In the context of NonViolence, we seek to avoid punishment. Instead, we try to only reward those who deserve rewards, and ignore everyone else (typically we LimitDamage). Is ignoring someone de facto punishment then, since it is the opposite of rewarding someone?
No. Punishment is an action. It requires direct intervention in someone's life in an attempt to control them. Ignoring someone makes no judgment over another person, and more to the point does not attempt to control that person. We may ignore someone not just because we dislike them, but because we aren't interested in them, don't know who they are, don't have the time to pay attention to them, or don't know how to react to them (even positively). Conversely, punishment is clear and unambiguous. Similarly, rewarding is clear and unambiguous.

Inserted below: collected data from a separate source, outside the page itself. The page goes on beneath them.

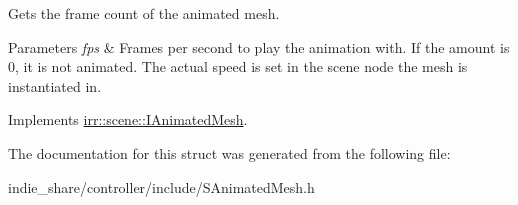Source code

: Gets the frame count of the animated mesh. 


\begin{DoxyParams}{Parameters}
{\em fps} & Frames per second to play the animation with. If the amount is 0, it is not animated. The actual speed is set in the scene node the mesh is instantiated in. \\
\hline
\end{DoxyParams}


Implements \hyperlink{classirr_1_1scene_1_1IAnimatedMesh_a5eb1b09d96547dbd273d489e58d62658}{irr\+::scene\+::\+I\+Animated\+Mesh}.



The documentation for this struct was generated from the following file\+:\begin{DoxyCompactItemize}
\item 
indie\+\_\+share/controller/include/S\+Animated\+Mesh.\+h\end{DoxyCompactItemize}
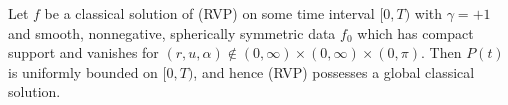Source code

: \begin{theorem}
Let $f$ be a classical solution of (RVP) on some time interval $[0, T)$ with $\gamma=+1$ and smooth, nonnegative, spherically symmetric data $f_0$ which has compact support and vanishes for $(r, u, \alpha) \notin(0, \infty) \times(0, \infty) \times(0, \pi) $. Then $P(t)$ is uniformly bounded on $[0, T)$, and hence (RVP) possesses a global classical solution.
\end{theorem}



    
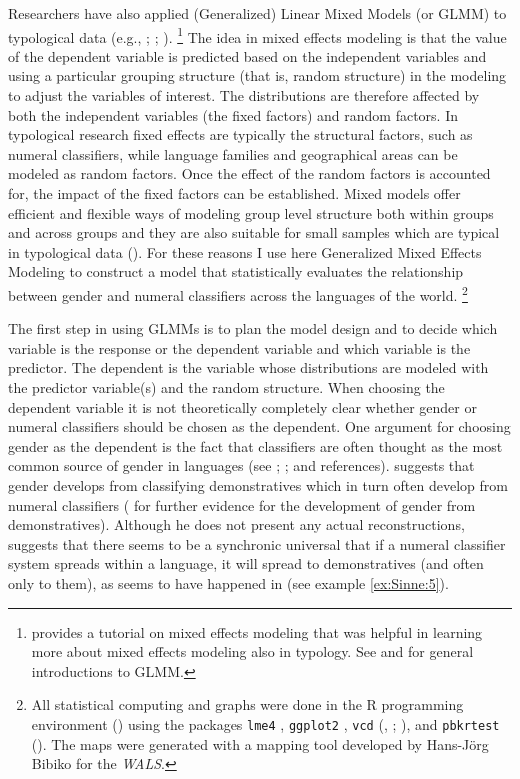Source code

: \documentclass[output=collectionpaper]{langsci/langscibook}
\begin{document}
Researchers have also applied (Generalized) Linear Mixed Models (or GLMM) to typological data (e.g., \citealt{Cysouw2010}; \citealt{Jaeger2011}; \citealt{Bentz2013}).%
\footnote{\citet{Winter2013} provides a tutorial on mixed effects modeling that was helpful in learning more about mixed effects modeling also in typology. See \citet{Breslow1993} and \citet{Gelman2007} for general introductions to GLMM.} %
The idea in mixed effects modeling is that the value of the dependent variable is predicted based on the independent variables and using a particular grouping structure (that is, random structure) in the modeling to adjust the variables of interest. The distributions are therefore affected by both the independent variables (the fixed factors) and random factors. In typological research fixed effects are typically the structural factors, such as numeral classifiers, while language families and geographical areas can be modeled as random factors. Once the effect of the random factors is accounted for, the impact of the fixed factors can be established. Mixed models offer efficient and flexible ways of modeling group level structure both within groups and across groups and they are also suitable for small samples which are typical in typological data (\citealt[289--290]{Jaeger2011}). For these reasons I use here Generalized Mixed Effects Modeling to construct a model that statistically evaluates the relationship between gender and numeral classifiers across the languages of the world.%
\footnote{All statistical computing and graphs were done in the R programming environment (\citealt{RCT2017}) using the packages \texttt{lme4} \citep{Bates2015}, \texttt{ggplot2} \citep{Wickham2009}, \texttt{vcd} (\citealt{Meyer2006}, \citealt*{Meyer2015}; \citealt{Zeileis2007}), and \texttt{pbkrtest} (\citealt{Halekoh2014}). The maps were generated with a mapping tool developed by Hans-Jörg Bibiko for the \textit{WALS}.}

The first step in using GLMMs is to plan the model design and to decide which variable is the response or the dependent variable and which variable is the predictor. The dependent is the variable whose distributions are modeled with the predictor variable(s) and the random structure. When choosing the dependent variable it is not theoretically completely clear whether gender or numeral classifiers should be chosen as the dependent. One argument for choosing gender as the dependent is the fact that classifiers are often thought as the most common source of gender in languages (see \citealt[136]{Corbett1991}; \citealt[727--728]{Seifart2010}; \citealt[450--452]{Luraghi2011} and references). \citet[78--79]{Greenberg1978} suggests that gender develops from classifying demonstratives which in turn often develop from numeral classifiers (\citealt[341--342]{Harris1995} for further evidence for the development of gender from demonstratives). Although he does not present any actual reconstructions, \citet[35--36]{Greenberg1972} suggests that there seems to be a synchronic universal that if a numeral classifier system spreads within a language, it will spread to demonstratives (and often only to them), as seems to have happened in   (see example \ref{ex:Sinne:5}).
\end{document}
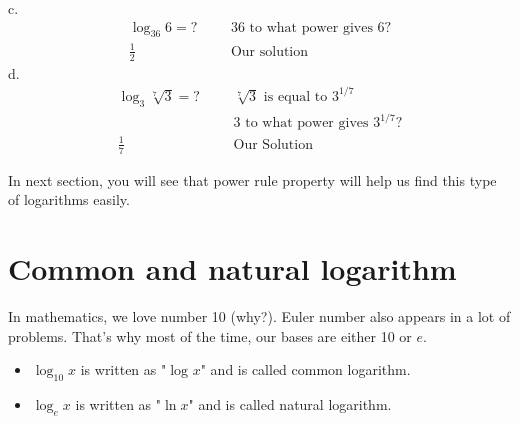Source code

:%
c. \begin{align*}
	  \log_{36}6 =?&            &       &\text{36 to what power gives 6?}\\
	  \frac{1}{2}&          	&       &\text{Our solution}
\end{align*}
%
d. \begin{align*}
	  \log_{3}\sqrt[7]{3}=?&       &   &\text{$\sqrt[7]{3}$ is equal to $3^{1/7}$}\\
	  &&						       &\text{3 to what power gives $3^{1/7}$?}\\
	  \frac{1}{7}&	&                  &\text{Our Solution}
\end{align*}
\begin{nt}
    In next section, you will see that power rule property will help us find this type of logarithms easily.  
\end{nt}
\section{Common and natural logarithm}
In mathematics, we love number 10 (why?). Euler number also appears in a lot of problems.
That's why most of the time, our bases are either 10 or $e$. 
	\begin{tcolorbox}[title=log and ln, fonttitle=\bfseries,
	                  colframe=blue!75!black,
	                  colback=white]
		\begin{itemize}
			\item $\log_{10}x$ is written as "$\log_{}x$" and is called common logarithm.
			\item $\log_{e}x$ is written as "$\ln{x}$" and is called natural logarithm.
		\end{itemize}
	\end{tcolorbox}
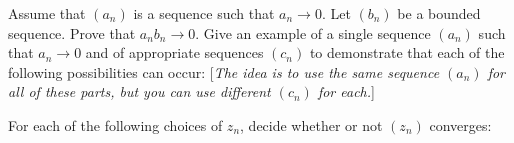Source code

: \documentclass[answers]{exam}
\begin{document}
\begin{questions}
\question%
Assume that $(a_{n})$ is a sequence such that $a_{n} \to 0$. Let $(b_{n})$ be a bounded sequence. Prove that $a_{n} b_{n} \to 0$. Give an example of a single sequence $(a_{n})$ such that $a_{n} \to 0$ and of appropriate sequences $(c_{n})$ to demonstrate that each of the following possibilities can occur:
[\emph{The idea is to use the same sequence $(a_{n})$ for all of these parts, but you can use different $(c_{n})$ for each.}]



\question%
For each of the following choices of $z_{n}$, decide whether or not $\left(z_{n}\right)$ converges:




\end{questions}
\end{document}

To accept the argument that ignorance was punishment, we might accept the argument of this [disturbed] individual who believes women are punishing him by not sleeping with him--a not infrequent assessment, sadly. That may be an absurd case, but the point still holds. Punishment and reward are unambiguous; taking no action says nothing and thus remains ambiguous.
For example, here we have separated these cases such as with RewardReputation, PunishReputation, and DissuadeReputation, where dissuade is an near synonym for ignore since the latter strategy attempts to create no reputation.
Of course there is a distinction, but does the distinction make a difference? In the United States, driving an automobile is a privilege, not a right. Would you say that withholding the privilege of driving from someone is a punishment? If it isn't, what is it? If you had five children, and one acted up, so you didn't give them dessert that night, and the other four were well-mannered, so you did, is that a punishment? (Would the child agree?) If it isn't, what is it? --anon.
Withholding a driver's license is an overt, unambiguous action. It is not "not rewarding" someone, as the license has to be physically removed from someone. It is a punishment, which is why it looks like a punishment.
Yet in the original context, the question was whether it was punishment to allow the wicked to suffer the deleterious results of their own wickedness - to fail to protect the cruel from the self-damaging consequences of their own cruelty. By this definition, it seems that this is not the case, that you must do something in order to punish someone, that you cannot punish someone by standing idly by while they maim themselves. Is this the case? --anon.
People hurt themselves all the time. To claim it was punishment to let them do this to themselves implies that you are responsible for their actions, and thus you are compelled to intervene in other people's lives. As a corollary, other people are compelled to intervene in your life.